With the advent of the computer, major parts of science are now shifting its emphasis from the study of the individual parts of matter — for example, atoms, cells, and molecules — towards the study of the general rules that produce the multiple forms of organization that we observe in nature. In this process of scientific revolution everyday phenomena have again come into the focus of disciplines like physics and chemistry. Early examples are Ilya Prigogine’s study of dissipative systems and the theory of chaos. However, self-organizing structures seem to appear everywhere in nature, also in systems that cannot be described by the specific mathematics of Chaos (e.g. the Lyaponov exponent). The building up of complex system thus seems to be generated by general principles.  In its strongest aspiration, complexity studies is the search for those general principles that generate the multifarious and yet highly structured world in which we live. Are we able to state a Fourth Law of thermadynamics, repsonsible for the over-all increase in the history of the cosmos?[2] Anyway, the scientific question is no longer only,  “what are the constituents of nature” (quarks, protons, neutrons, electrons, atoms, molecules etc.), but also, and more prominently, “how does nature work”? In particular, what are the principles that make nature organize itself as it does? Certainly, today’s sciences both presuppose and produce a vast amount of empirical data. But science is not primarily about gathering  itemized knowledge; science is not like stamp collecting. The practice of science is more often concerned with the formation of general models that are able explain, at least in theoretical manner, a vast variety of specified data — data which are already available or are found under the guidance of the proposed  theory. Science is about relating hitherto disparate phenomena and making them intelligible inside a comprehensive and coherent theory.

Complexity theory has radicalized this vision of science as something more than a empirical inquiry that aims to represent, or mirror, particular items of the world.[3] First of all, complexity theory is necessarily abstract since it deals with possible worlds. A complexity theory of evolution, for example, will not rest content with a historical account of the long and detailed route of evolution from molecule to man. Complexity theories would ask about possible evolutionary scenarios, and would aim to model different ways that might have lead from molecules to biologically organized organisms — on planet Earth or elsewhere in the world. The extremely fast reiteration of different models of  natural processes facilitates “games of life” and other ways of mimicking the possible avenues of evolution in “artificial life” simulations.[4] Imaginative thought experiments can now be tested, if not in reality, then at least in computer models.

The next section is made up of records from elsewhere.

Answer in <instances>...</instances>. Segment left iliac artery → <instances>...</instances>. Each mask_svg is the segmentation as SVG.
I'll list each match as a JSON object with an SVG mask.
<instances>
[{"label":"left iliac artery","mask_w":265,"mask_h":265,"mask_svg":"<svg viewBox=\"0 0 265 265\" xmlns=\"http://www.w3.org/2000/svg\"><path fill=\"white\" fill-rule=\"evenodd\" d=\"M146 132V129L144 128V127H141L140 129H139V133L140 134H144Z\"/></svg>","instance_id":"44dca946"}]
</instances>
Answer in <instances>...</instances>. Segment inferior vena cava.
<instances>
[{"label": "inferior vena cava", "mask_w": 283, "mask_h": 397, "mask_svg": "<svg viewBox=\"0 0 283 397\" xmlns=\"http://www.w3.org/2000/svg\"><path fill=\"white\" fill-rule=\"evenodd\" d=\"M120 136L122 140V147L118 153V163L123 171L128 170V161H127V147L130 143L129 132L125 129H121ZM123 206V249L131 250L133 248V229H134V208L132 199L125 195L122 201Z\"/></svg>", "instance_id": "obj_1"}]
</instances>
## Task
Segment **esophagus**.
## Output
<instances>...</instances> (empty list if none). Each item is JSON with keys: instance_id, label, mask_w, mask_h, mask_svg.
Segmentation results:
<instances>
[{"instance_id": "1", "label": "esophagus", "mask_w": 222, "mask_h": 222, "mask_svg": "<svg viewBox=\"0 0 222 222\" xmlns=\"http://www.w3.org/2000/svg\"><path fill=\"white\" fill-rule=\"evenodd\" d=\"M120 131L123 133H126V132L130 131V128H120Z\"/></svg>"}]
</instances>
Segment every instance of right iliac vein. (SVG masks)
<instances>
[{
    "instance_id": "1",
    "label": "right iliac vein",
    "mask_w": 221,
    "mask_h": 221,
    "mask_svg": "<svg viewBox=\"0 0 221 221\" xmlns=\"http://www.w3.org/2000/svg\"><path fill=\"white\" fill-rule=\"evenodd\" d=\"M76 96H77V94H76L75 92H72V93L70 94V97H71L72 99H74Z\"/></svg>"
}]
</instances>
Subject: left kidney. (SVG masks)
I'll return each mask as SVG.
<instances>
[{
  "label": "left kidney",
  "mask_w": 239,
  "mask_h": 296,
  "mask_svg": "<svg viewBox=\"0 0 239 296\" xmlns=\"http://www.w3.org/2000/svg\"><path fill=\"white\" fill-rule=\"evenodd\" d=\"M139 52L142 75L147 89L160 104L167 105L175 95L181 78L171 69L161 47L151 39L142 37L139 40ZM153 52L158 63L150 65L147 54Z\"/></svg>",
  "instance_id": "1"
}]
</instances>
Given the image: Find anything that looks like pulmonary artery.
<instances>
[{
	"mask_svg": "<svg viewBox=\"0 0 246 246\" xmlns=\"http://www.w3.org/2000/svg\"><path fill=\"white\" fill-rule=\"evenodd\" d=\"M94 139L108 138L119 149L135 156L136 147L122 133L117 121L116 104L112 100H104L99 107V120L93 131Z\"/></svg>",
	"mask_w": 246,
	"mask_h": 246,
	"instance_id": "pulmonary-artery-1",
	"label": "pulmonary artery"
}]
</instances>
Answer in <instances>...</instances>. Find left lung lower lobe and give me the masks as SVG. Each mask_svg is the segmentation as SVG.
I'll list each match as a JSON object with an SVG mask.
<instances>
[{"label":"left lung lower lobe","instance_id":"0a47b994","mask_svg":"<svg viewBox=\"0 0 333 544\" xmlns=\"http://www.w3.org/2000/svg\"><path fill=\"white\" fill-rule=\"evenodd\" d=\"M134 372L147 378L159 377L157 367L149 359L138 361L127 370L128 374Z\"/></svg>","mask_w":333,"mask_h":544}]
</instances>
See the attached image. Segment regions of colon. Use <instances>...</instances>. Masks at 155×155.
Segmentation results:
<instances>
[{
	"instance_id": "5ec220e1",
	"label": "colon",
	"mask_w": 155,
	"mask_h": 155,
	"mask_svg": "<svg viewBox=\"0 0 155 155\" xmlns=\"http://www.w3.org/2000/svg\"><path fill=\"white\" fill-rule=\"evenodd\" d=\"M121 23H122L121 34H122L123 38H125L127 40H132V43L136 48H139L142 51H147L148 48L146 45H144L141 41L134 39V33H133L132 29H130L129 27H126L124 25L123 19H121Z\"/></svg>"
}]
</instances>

Complex phenomena such as life and social systems cannot be handled with a step-to-step causal analysis; these systems are much too large, much too variegated, and much too fluffy to allow for a precise explanation in terms of its constitutive components. What we can do, however, is make more simplistic computer simulations of the complex realities of our complex everyday world.

Often it has been said — programmatically by the school of Empiricism — that the success of science should be identified with its predictive power. Obviously, the highly abstract nature of complexity theory defies this criterion. What can be predicted in computer simulations are not the details of the future, but statistical pictures about what probably would happen under these or those circumstances. Probability is all we have as guideline for systems whose complexity defies an analytical approach. But when probabilities increase and add up, they end up forming very convincing pictures about how nature organizes itself and how different pathways of evolution are possible.[5] It thus seems that complexity studies gravitate on the concept of information and on the computational aspects of pattern formation that we see around us. In an interesting way, complexity studies focus on exactly that aspect of material reality that has been relatively neglected in the modern physics. The modern concept of matter suggests that matter consists of an inseparable unity of (a) substance (matter in the classical sense), (b) energy (cf. relativity theory), and (c) information.[6] The concept of information, however, may thus achieve an important place in the explanatory scheme of modern physics.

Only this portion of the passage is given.